■ Work instructions ■
Without any pictures, the records below should be reproduced exactly.
--- Available records Enclosed Below ---
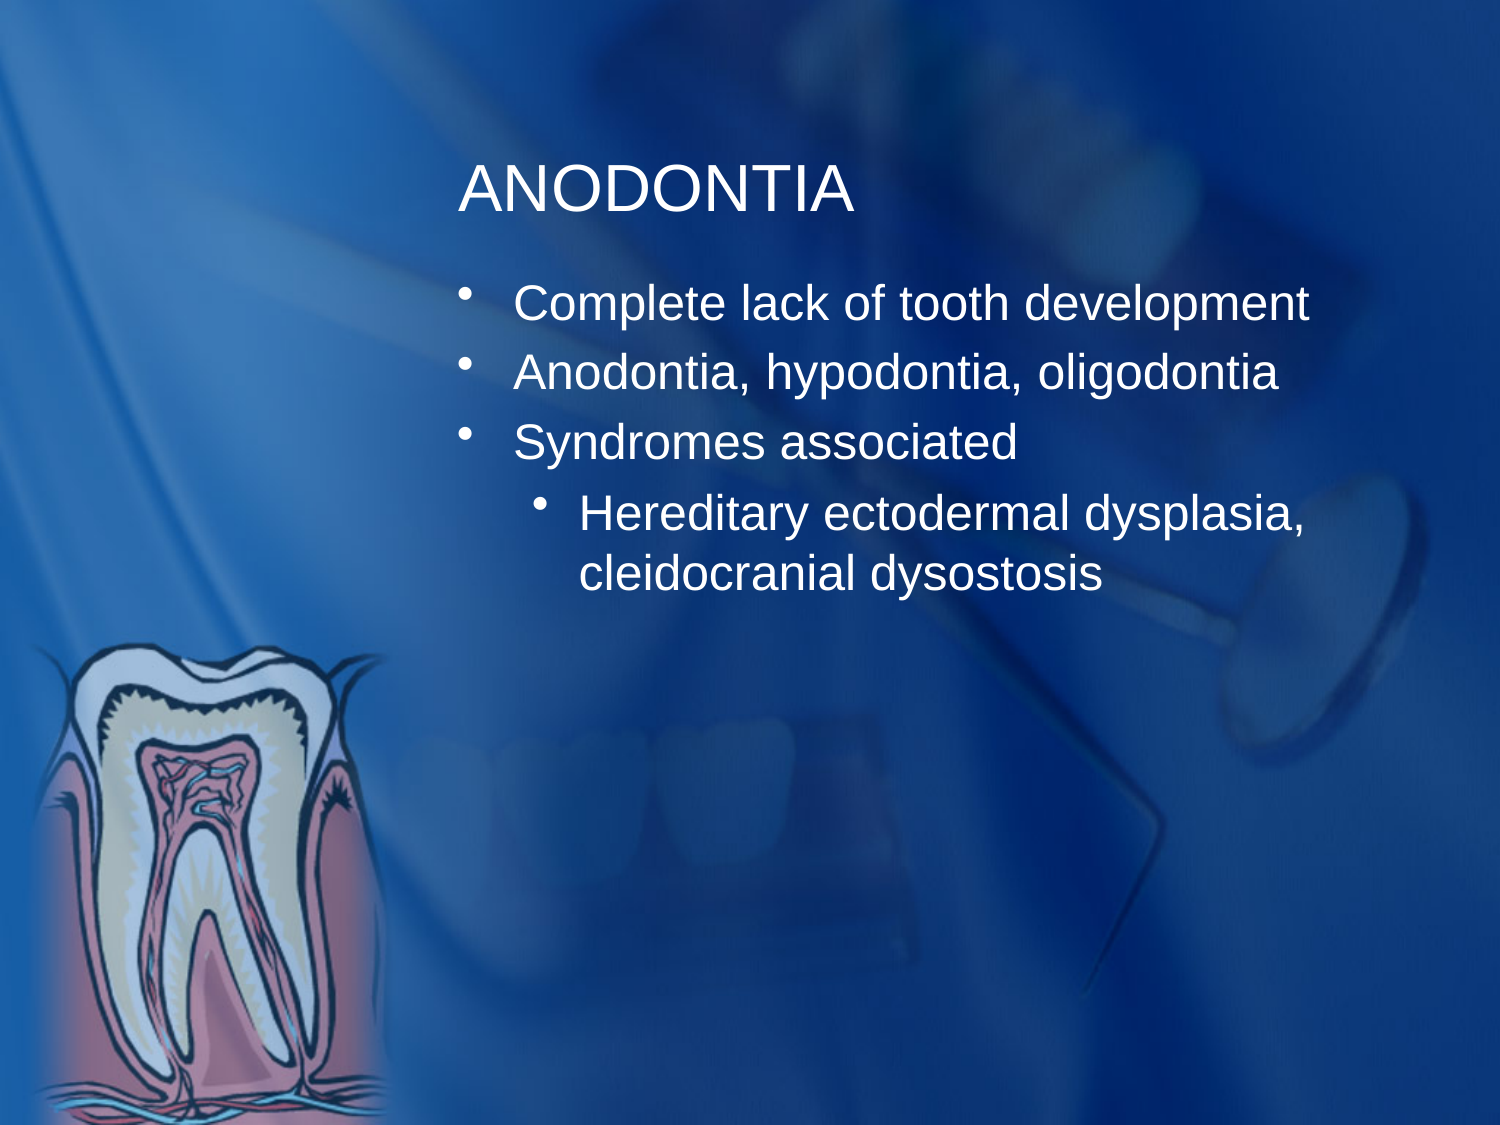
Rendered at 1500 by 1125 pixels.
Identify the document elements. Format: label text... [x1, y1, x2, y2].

title ANODONTIA [443, 44, 1480, 233]
list Complete lack of tooth development Anodontia, hypodontia, oligodontia Syndromes associated Hereditary ectodermal dysplasia, cleidocranial dysostosis [441, 262, 1480, 1006]
picture [0, 0, 1500, 1125]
--- End of Enclosed Available records ---
■ Solution to this exercise ■
Rendered at 1500 by 1125 pixels.
Identify the document elements. Format: label text... [x1, y1, x2, y2].

title ANODONTIA [443, 44, 1480, 233]
list Complete lack of tooth development Anodontia, hypodontia, oligodontia Syndromes associated Hereditary ectodermal dysplasia, cleidocranial dysostosis [441, 262, 1480, 1006]
picture [0, 0, 1500, 1125]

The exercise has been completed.